Records from a collection
########

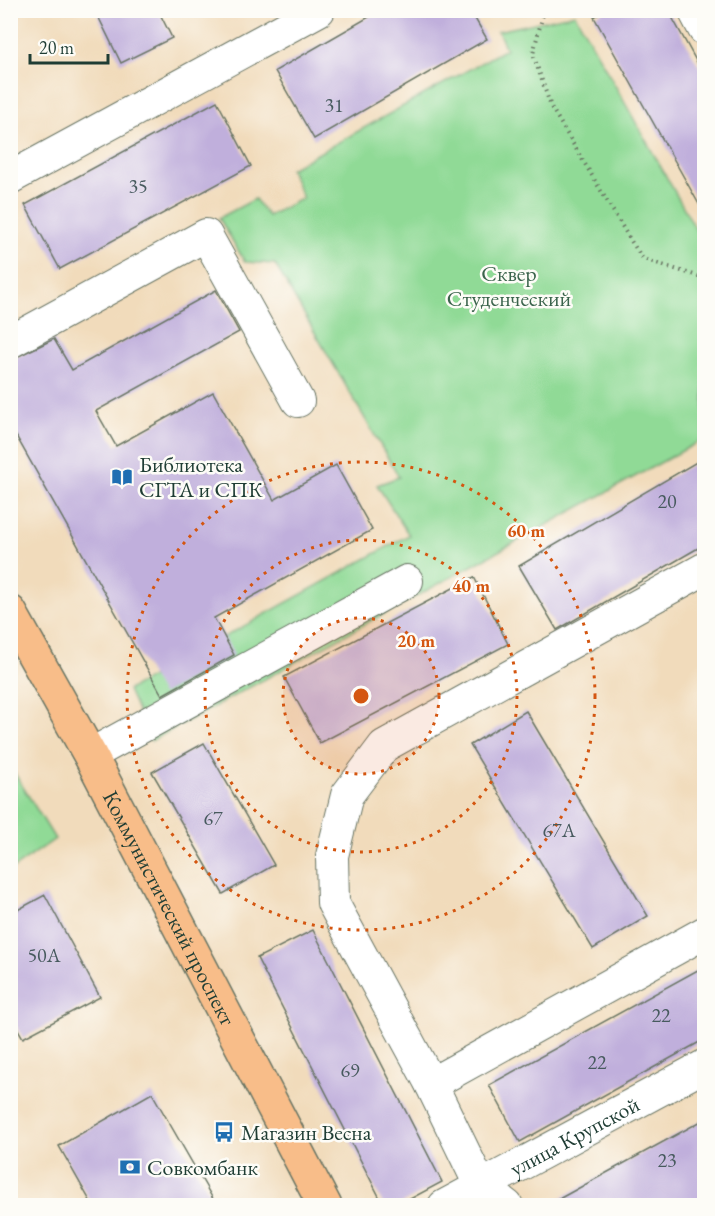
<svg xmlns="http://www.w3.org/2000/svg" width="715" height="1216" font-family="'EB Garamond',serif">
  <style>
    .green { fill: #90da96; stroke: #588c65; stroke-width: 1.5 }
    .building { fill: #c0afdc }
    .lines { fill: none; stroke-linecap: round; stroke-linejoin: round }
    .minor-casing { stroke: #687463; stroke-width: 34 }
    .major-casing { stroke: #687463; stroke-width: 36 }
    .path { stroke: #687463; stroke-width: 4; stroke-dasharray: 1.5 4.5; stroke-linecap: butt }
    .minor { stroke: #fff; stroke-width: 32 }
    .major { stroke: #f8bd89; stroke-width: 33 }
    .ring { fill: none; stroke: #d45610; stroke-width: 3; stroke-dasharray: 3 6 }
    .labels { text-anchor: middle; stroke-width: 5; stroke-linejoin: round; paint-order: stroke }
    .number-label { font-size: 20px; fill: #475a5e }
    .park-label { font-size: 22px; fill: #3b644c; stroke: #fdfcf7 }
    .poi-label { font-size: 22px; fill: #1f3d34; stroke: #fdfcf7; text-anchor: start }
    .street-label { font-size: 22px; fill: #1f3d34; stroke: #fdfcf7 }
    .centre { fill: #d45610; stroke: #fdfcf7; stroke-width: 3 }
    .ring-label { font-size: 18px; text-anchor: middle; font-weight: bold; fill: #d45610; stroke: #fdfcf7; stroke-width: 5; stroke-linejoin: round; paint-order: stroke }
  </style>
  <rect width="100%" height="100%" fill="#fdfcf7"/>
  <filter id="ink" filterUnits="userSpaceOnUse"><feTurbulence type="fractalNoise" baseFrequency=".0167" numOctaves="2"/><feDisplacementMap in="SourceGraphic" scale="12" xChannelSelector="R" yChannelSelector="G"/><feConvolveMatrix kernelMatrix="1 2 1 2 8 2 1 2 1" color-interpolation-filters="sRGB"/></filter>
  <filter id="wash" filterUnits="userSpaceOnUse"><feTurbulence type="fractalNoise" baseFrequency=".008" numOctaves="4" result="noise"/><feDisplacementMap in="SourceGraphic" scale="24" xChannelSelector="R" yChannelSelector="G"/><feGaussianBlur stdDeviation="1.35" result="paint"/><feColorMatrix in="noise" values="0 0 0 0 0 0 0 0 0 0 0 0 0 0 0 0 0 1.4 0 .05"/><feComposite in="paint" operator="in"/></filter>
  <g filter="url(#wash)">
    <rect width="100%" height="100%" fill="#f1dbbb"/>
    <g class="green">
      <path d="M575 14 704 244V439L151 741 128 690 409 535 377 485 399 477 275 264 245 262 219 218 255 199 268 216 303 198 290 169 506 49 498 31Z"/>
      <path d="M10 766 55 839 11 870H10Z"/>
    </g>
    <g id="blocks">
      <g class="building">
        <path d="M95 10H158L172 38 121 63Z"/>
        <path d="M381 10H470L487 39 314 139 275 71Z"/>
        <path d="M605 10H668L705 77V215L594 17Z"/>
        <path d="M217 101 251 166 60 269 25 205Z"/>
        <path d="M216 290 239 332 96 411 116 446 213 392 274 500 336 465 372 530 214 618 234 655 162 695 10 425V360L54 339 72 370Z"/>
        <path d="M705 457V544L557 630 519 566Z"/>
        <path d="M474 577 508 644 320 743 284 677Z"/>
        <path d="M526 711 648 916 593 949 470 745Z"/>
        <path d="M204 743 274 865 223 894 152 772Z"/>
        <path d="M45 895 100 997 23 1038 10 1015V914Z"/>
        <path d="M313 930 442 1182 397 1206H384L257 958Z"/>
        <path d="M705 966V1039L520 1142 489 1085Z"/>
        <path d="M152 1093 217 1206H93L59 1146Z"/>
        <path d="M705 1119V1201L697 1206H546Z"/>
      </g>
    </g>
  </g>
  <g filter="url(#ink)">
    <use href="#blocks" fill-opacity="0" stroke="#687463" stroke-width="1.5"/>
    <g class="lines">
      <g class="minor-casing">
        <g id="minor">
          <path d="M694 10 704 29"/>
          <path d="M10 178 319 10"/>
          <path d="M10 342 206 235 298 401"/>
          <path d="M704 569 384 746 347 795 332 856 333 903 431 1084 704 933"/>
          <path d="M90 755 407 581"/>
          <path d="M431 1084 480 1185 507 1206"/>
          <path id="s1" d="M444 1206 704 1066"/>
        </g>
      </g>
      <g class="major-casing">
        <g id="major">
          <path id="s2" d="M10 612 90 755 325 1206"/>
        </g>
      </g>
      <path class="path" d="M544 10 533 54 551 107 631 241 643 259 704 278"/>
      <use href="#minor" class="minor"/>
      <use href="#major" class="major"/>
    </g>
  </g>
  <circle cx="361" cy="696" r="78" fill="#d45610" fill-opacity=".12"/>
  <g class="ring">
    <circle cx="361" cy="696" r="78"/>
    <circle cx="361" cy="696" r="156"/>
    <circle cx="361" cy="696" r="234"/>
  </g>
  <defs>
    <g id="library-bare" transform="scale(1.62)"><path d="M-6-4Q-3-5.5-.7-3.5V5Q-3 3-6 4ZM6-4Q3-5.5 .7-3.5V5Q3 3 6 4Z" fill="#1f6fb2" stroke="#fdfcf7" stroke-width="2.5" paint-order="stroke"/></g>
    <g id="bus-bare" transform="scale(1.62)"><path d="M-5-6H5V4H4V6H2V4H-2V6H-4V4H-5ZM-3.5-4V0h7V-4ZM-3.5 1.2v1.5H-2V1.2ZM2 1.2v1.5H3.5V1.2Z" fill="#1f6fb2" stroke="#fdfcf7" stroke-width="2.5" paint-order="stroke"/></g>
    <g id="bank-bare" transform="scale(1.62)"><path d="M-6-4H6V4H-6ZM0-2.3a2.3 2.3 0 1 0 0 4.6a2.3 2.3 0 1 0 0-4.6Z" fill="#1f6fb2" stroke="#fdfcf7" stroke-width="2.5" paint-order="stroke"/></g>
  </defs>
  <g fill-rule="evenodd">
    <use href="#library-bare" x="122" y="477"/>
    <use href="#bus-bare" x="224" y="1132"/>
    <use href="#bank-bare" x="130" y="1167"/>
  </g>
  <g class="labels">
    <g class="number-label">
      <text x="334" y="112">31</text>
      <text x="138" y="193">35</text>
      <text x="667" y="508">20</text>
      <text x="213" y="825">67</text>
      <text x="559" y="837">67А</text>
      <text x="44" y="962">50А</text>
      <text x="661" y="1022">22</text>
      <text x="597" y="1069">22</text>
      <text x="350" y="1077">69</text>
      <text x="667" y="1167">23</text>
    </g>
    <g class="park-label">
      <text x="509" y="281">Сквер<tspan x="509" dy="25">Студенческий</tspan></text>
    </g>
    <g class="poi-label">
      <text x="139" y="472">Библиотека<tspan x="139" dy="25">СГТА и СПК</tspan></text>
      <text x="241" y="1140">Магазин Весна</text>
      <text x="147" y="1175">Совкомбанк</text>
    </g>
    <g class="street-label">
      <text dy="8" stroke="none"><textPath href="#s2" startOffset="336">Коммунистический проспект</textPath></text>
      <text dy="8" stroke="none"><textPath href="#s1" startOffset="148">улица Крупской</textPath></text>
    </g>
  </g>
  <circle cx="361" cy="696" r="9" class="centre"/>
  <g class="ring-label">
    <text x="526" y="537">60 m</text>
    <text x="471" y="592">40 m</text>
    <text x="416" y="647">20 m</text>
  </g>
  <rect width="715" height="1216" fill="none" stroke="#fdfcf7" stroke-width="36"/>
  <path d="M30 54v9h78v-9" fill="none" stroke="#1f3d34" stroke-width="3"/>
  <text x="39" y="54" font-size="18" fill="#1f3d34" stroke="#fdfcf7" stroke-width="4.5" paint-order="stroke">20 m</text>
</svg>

########

## What you have to do
Lines above that have "SourceGraphic": copy each of them.

## Result of the exercise
  <filter id="ink" filterUnits="userSpaceOnUse"><feTurbulence type="fractalNoise" baseFrequency=".0167" numOctaves="2"/><feDisplacementMap in="SourceGraphic" scale="12" xChannelSelector="R" yChannelSelector="G"/><feConvolveMatrix kernelMatrix="1 2 1 2 8 2 1 2 1" color-interpolation-filters="sRGB"/></filter>
  <filter id="wash" filterUnits="userSpaceOnUse"><feTurbulence type="fractalNoise" baseFrequency=".008" numOctaves="4" result="noise"/><feDisplacementMap in="SourceGraphic" scale="24" xChannelSelector="R" yChannelSelector="G"/><feGaussianBlur stdDeviation="1.35" result="paint"/><feColorMatrix in="noise" values="0 0 0 0 0 0 0 0 0 0 0 0 0 0 0 0 0 1.4 0 .05"/><feComposite in="paint" operator="in"/></filter>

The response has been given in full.